In January 1981’s Glass Age founding editor Allan Plowman wrote: Those other doctors who seek to analyse the health of the glass industry invite a measure of scepticism.
Who can resist, however, a survey headed Glass Manufacturers Face a Fragile Market?
Moreover, the facetiousness continues to inform the text of the press release on Business Ratios Reports from Inter Company Comparisons Ltd. It talks about companies ‘cracking’ under the strain of the recession, warns of the danger of ‘looking through rose coloured glasses’, and indicates those window manufacturers least likely to ‘put up the shutters’. The bright spot – as though one couldn’t guess – would seem to be the home improvement and double glazing market. The heading to this survey: ‘Window Manufacturers Latch on to Good Times’.

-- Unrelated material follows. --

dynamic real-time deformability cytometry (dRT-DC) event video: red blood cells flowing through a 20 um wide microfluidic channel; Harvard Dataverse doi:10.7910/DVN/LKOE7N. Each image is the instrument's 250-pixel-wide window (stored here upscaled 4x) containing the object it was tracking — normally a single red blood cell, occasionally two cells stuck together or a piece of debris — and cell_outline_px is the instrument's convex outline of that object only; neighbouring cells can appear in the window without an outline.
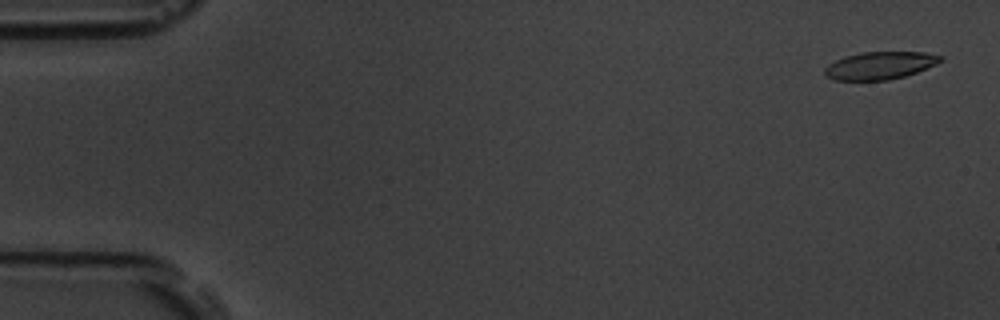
{"species": "common noctule bat (a hibernating species)", "species_latin": "Nyctalus noctula", "temperature_condition": "room temperature", "stored_images_in_passage": 54, "camera_frame_rate_fps": 3000, "um_per_image_px": 0.085, "animal": {"sex": "male", "body_mass_g": 19.5, "forearm_length_mm": 54.6}, "frame": {"image": 1, "passage_image": 2, "time_ms": 0.333, "image_size_px": [1000, 320], "cell_outline_px": [[944, 60], [936, 64], [916, 72], [904, 76], [888, 80], [836, 80], [828, 76], [824, 72], [824, 68], [828, 64], [844, 56], [860, 52], [924, 52], [944, 56]], "centroid_in_image_um": [74.81, 5.55], "position_along_channel_um": 10.2, "area_um2": 18.61}}
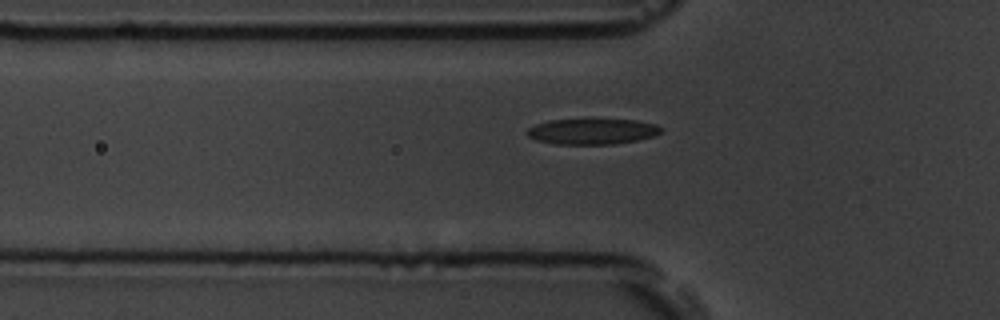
{"frame": {"image": 2, "passage_image": 18, "time_ms": 5.667, "image_size_px": [1000, 320], "cell_outline_px": [[664, 128], [656, 136], [616, 144], [556, 144], [536, 140], [528, 136], [524, 132], [528, 128], [536, 124], [548, 120], [636, 120], [656, 124]], "centroid_in_image_um": [50.34, 11.18], "position_along_channel_um": 75.5, "area_um2": 20.06}}
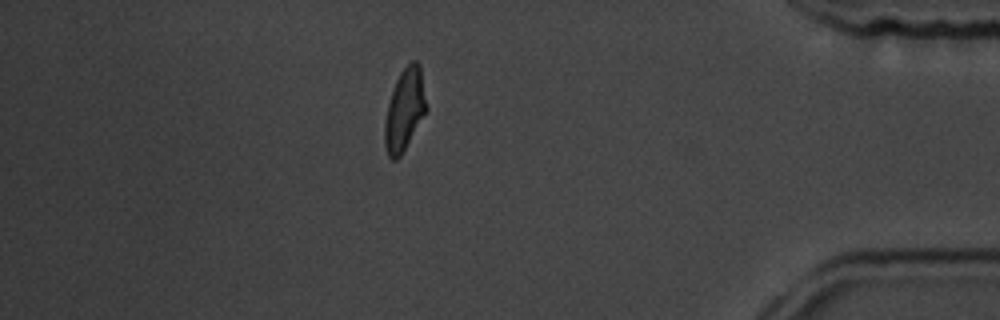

Remorselessly the waggery continues: ‘But how Insulated is the Industry from the Current Recession?’ A quick solution to the cash flow problem, apparently, is to make your customers pay their bills more promptly, within the appalling average debt collection period of 106 days.
Only one company in the 1981 Top 10 is known to us today. Steel and aluminium specialist West Leigh (www.west-leigh. co.uk, tel. 020 7232 0030) came sixth with a profit margin of 13.7 per cent on £1.7 million turnover.